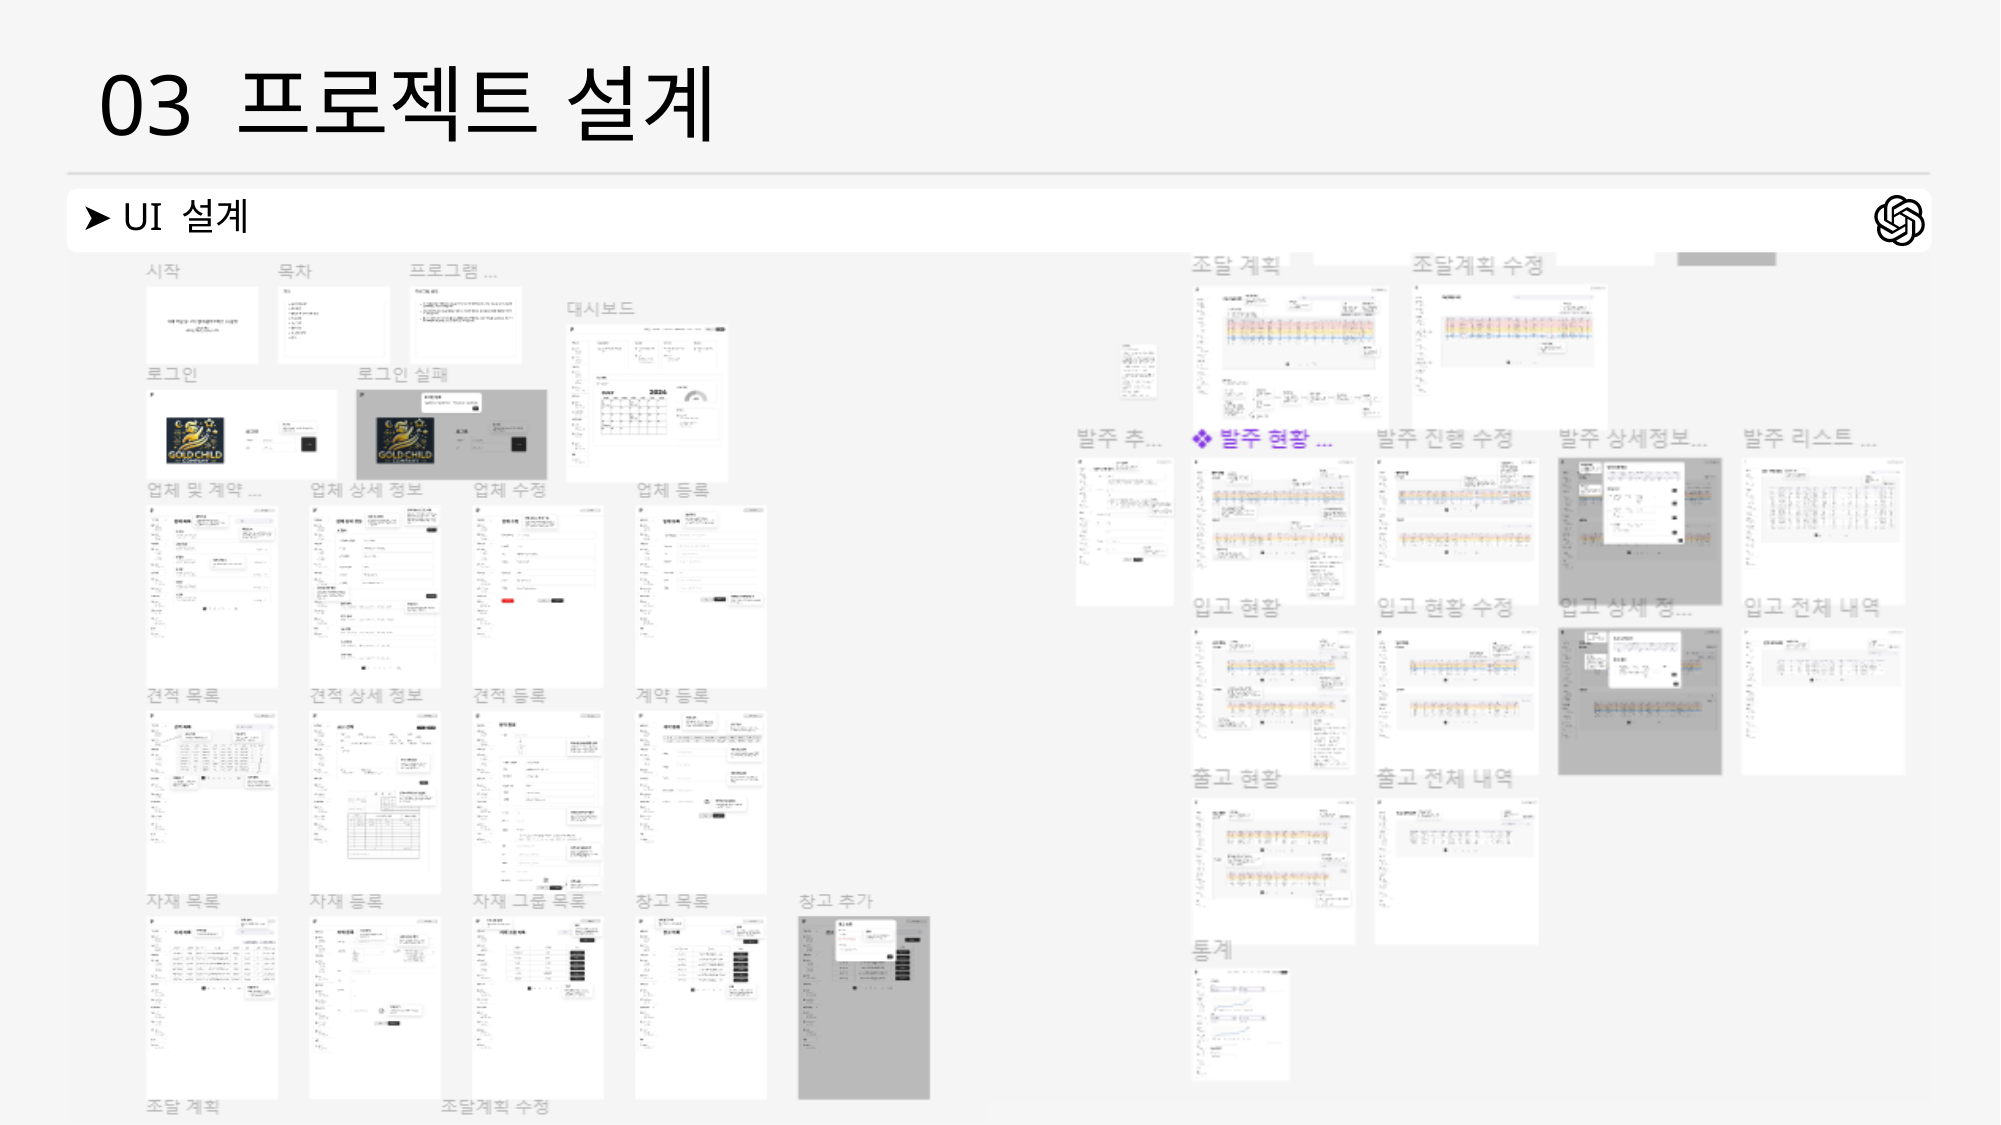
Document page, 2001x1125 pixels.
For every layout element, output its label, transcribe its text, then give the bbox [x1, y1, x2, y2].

text_box 03 프로젝트 설계 [84, 44, 1138, 145]
picture [67, 250, 1931, 1122]
text_box [67, 201, 1932, 251]
picture [50, 145, 1953, 246]
text_box ➤ UI 설계 [66, 201, 1188, 245]
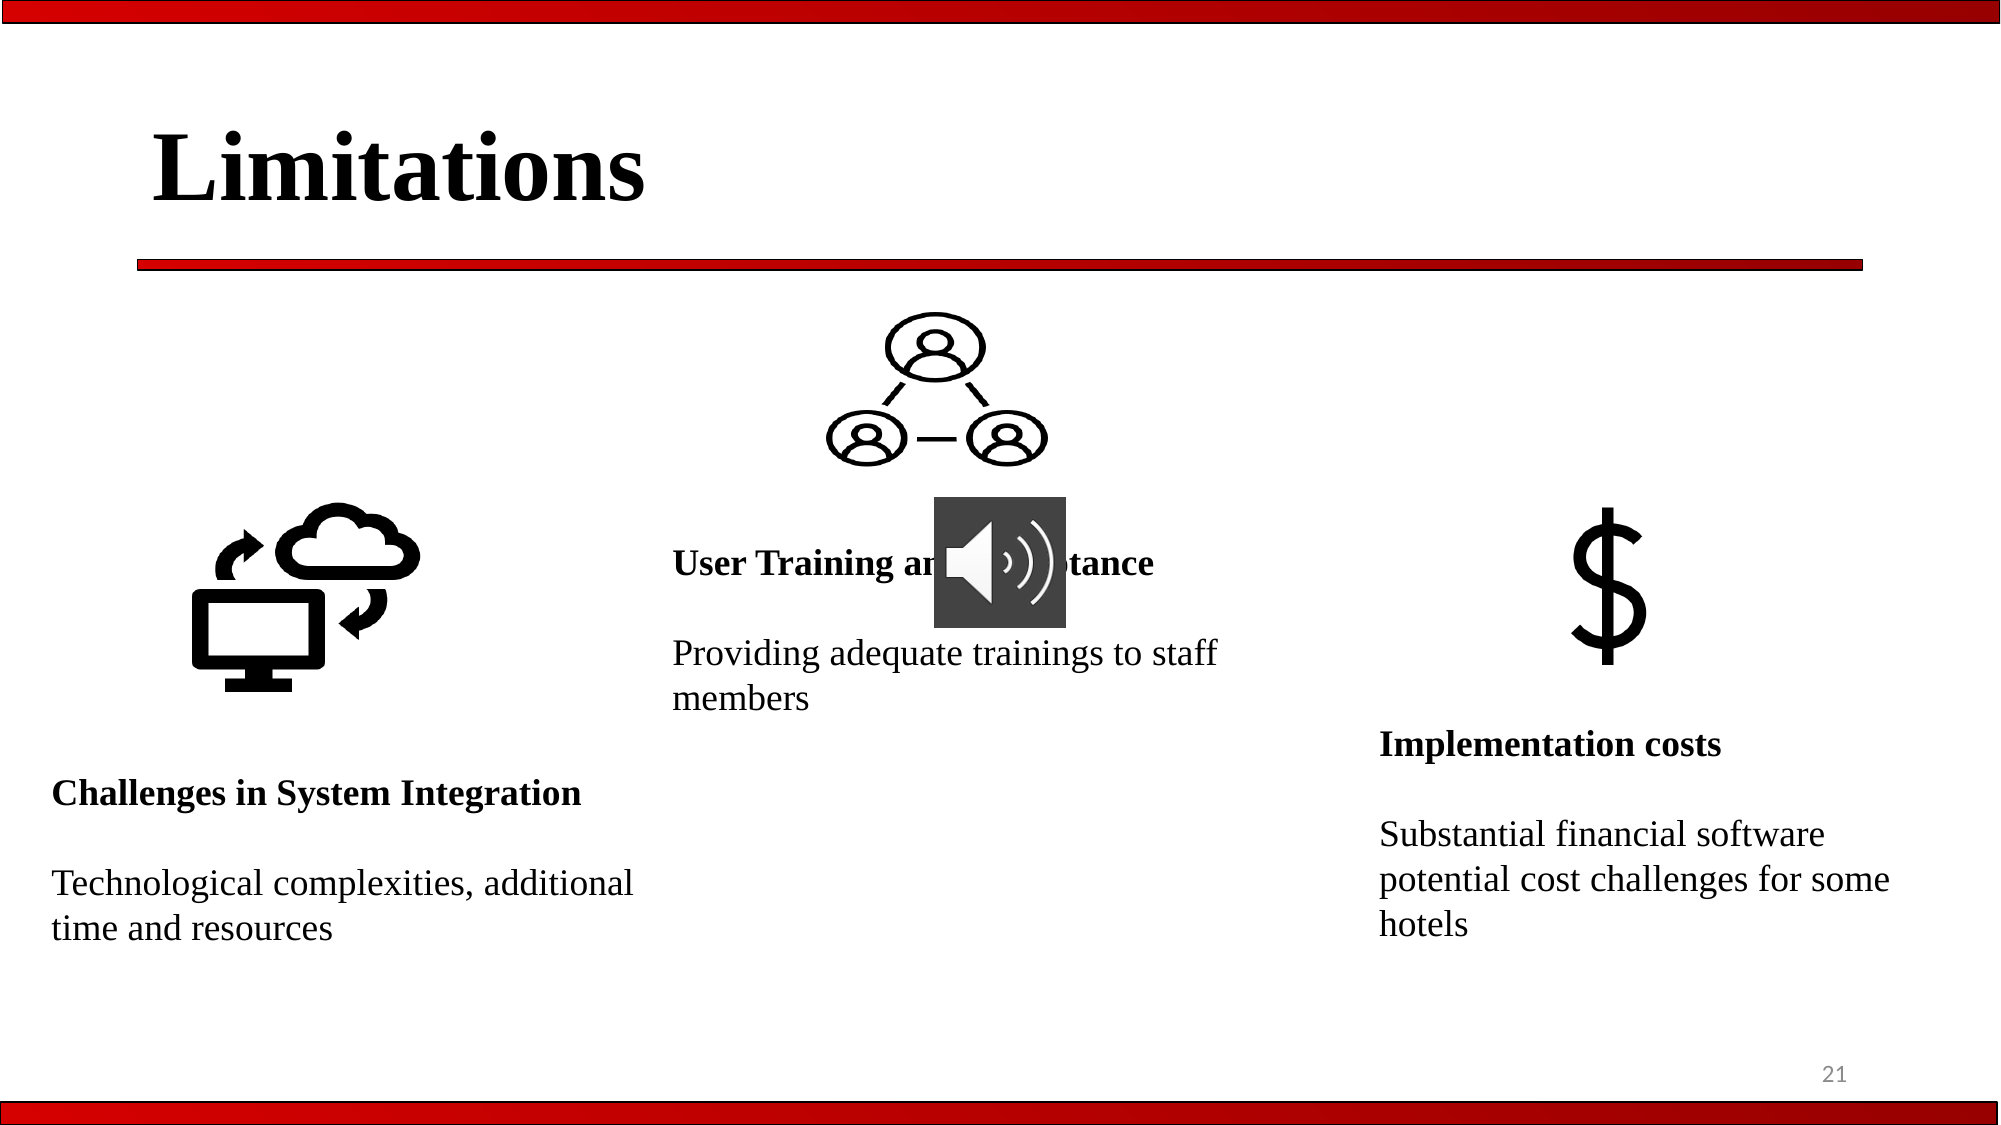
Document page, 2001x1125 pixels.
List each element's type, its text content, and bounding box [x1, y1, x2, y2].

text_box Implementation costs Substantial financial software potential cost challenges for some hotels [1364, 711, 1964, 952]
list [172, 488, 439, 708]
text_box Challenges in System Integration Technological complexities, additional time and resources [36, 760, 658, 956]
picture [1517, 498, 1698, 675]
text_box User Training and Acceptance Providing adequate trainings to staff members [657, 530, 1278, 726]
slide_number 21 [1412, 1042, 1863, 1103]
picture [780, 280, 1093, 630]
title Limitations [137, 59, 1863, 278]
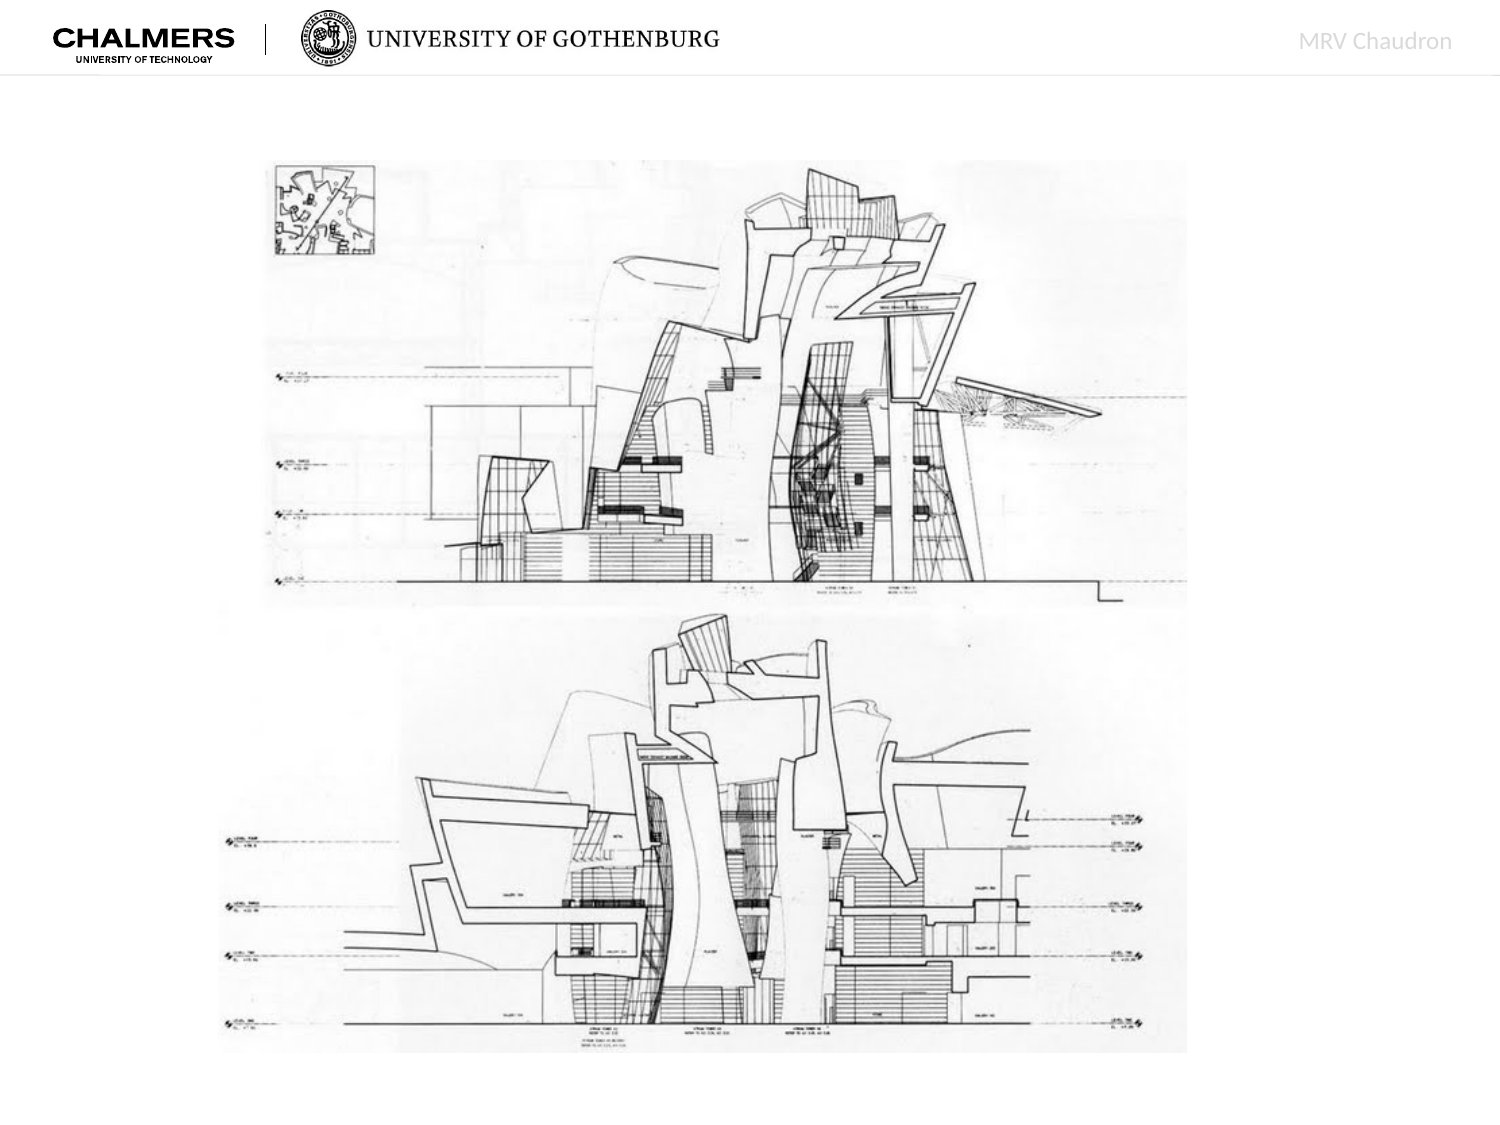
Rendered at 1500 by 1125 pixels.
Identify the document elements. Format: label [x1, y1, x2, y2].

picture [218, 160, 1188, 1053]
picture [301, 10, 720, 67]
=====
To-do item ::
Please quote the records above exactly, beginning at the line that contains "List each element's" and ending at their last line. Leave the pictures out.

Response box ::
List each element's type, its text content, and bounding box [x1, y1, x2, y2].

text_box Implementation costs Substantial financial software potential cost challenges for some hotels [1364, 711, 1964, 952]
list [172, 488, 439, 708]
text_box Challenges in System Integration Technological complexities, additional time and resources [36, 760, 658, 956]
picture [1517, 498, 1698, 675]
text_box User Training and Acceptance Providing adequate trainings to staff members [657, 530, 1278, 726]
slide_number 21 [1412, 1042, 1863, 1103]
picture [780, 280, 1093, 630]
title Limitations [137, 59, 1863, 278]
Rendered at 1500 by 1125 pixels.
Identify the document elements. Format: label [x1, y1, x2, y2].

picture [218, 160, 1188, 1053]
picture [301, 10, 720, 67]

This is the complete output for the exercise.